■ **Texto em estudo**

⁂

Etimologicamente,
a palavra ateu é formada pelo prefixo a — que denota ausência — e pelo radical
grego theós — que significa Deus, divindade ou teísmo; ou seja, a palavra ateu
pode significar sem deus ou sem teísmo. Como a imprecisão desse primeiro significado
o torna impróprio para representar a noção de descrença ateística, usa-se como
base a acepção teísmo, que significa crença na existência de algum tipo de deus
ou deuses de natureza pessoal. Nesse caso, chegamos a uma definição mais
coerente e clara de indivíduo ateu: aquele que não acredita na existência de
qualquer deus ou deuses.
Assim, quando queremos uma palavra que representa tal
perspectiva, usamos o termo ateu ligado ao sufixo ismo, que, na língua
portuguesa, é usado com o significado de doutrina, escola, teoria ou princípio
artístico, filosófico, político ou religioso. Deste modo, chegamos a uma
definição bastante nítida do que é ateísmo: estado de ausência de crença na
existência de qualquer deus ou deuses.
Uma
vez que o ateísmo é apenas uma classificação — e não uma doutrina ou uma
cosmovisão —, logicamente não incorpora qualquer espécie de valores, princípios
morais ou noções de ética. É exatamente devido a esse fato que muitos
indivíduos, inadvertidamente, classificam os ateus como imorais. Deve ficar
claro, entretanto, que a ausência de um conjunto de valores morais, na verdade,
refere-se somente ao ateísmo em si mesmo, de modo que, na prática, isso não
implica qualquer incompatibilidade entre ambas as coisas.
Assim
como os teístas, os ateístas possuem valores morais que norteiam suas ações.
Não há quaisquer evidências empíricas para sustentar a acusação de imoralidade
tão frequentemente lançada contra os descrentes. É claro que os ateus, como um
todo, não compartilham um código moral único, não possuem uma moral baseada na
autoridade de princípios ateísticos, que seriam absolutos ou superiores como os
valores vinculados ao teísmo. Na realidade, os ateus escolhem individualmente —
visando seus objetivos, suas necessidades — quais são os valores que melhor
lhes servirão para guiar suas vidas em função do sentido que escolheram para
elas; ou seja, o que não existe é uma moral ateísta no sentido em que falamos
de uma moral cristã. Entretanto, há, por certo, ateístas morais, os quais se
baseiam em fatores de natureza humana para fundamentar seus valores de modo
racional; pois é claro que, sem um deus, tais fatores não poderiam ser
absolutos ou transcendentais.

⁂

■ **Tarefas**
- a) Resuma em duas frases o texto sobre o ateísmo.
- b) Quais significados o texto sobre o ateísmo atribui ao radical grego theós? Liste todos.
- c) Diga se cada afirmação concorda com o texto sobre o ateísmo, citando as palavras decisivas: (i) o ateísmo é uma doutrina ou cosmovisão; (ii) os ateus, como um todo, compartilham um código moral único; (iii) os ateus escolhem individualmente os valores que guiam suas vidas.
Responda com base somente no texto.

■ **Dados registrados**
⁂

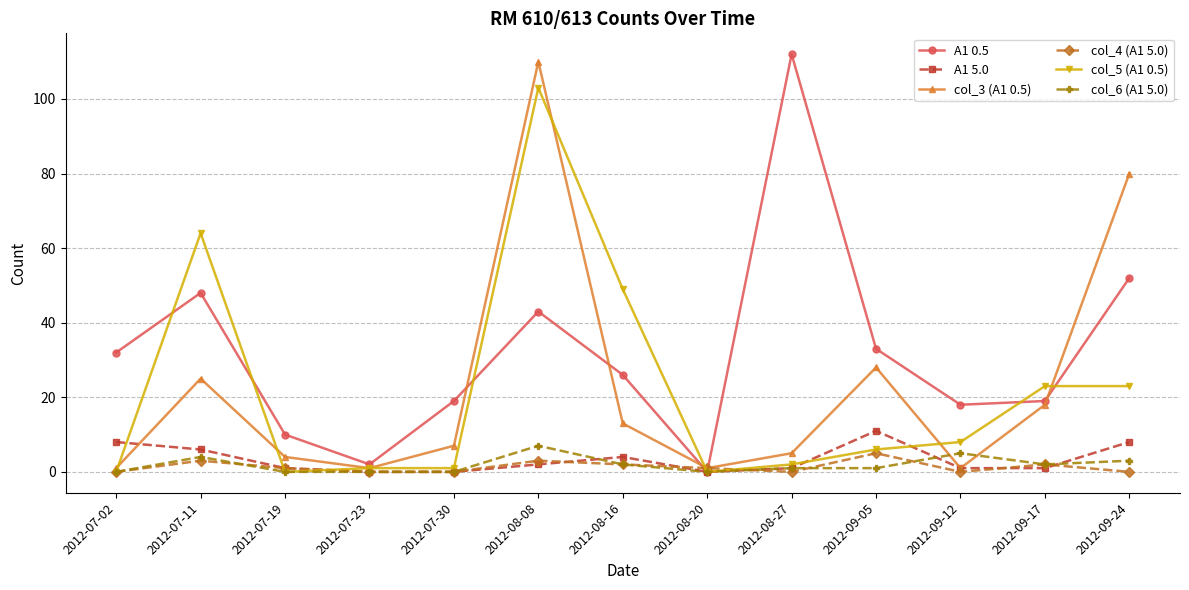

Between 2012-07-11 and 2012-09-24, which series saw the biggest shift?

col_3 (A1 0.5)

⁂

■ **Respostas**
- a) O texto sobre o ateísmo explica que a palavra ateu é formada pelo prefixo a, que denota ausência, e pelo radical grego theós, e define ateísmo como o estado de ausência de crença na existência de qualquer deus ou deuses. Por ser apenas uma classificação, o ateísmo não incorpora valores morais, mas os ateus, assim como os teístas, possuem valores morais que escolhem individualmente, e há ateístas morais que fundamentam seus valores em fatores de natureza humana.

- b) Deus; divindade; teísmo.

- c)
(i) Não: "apenas uma classificação — e não uma doutrina ou uma cosmovisão".
(ii) Não: "os ateus, como um todo, não compartilham um código moral único".
(iii) Sim: "os ateus escolhem individualmente".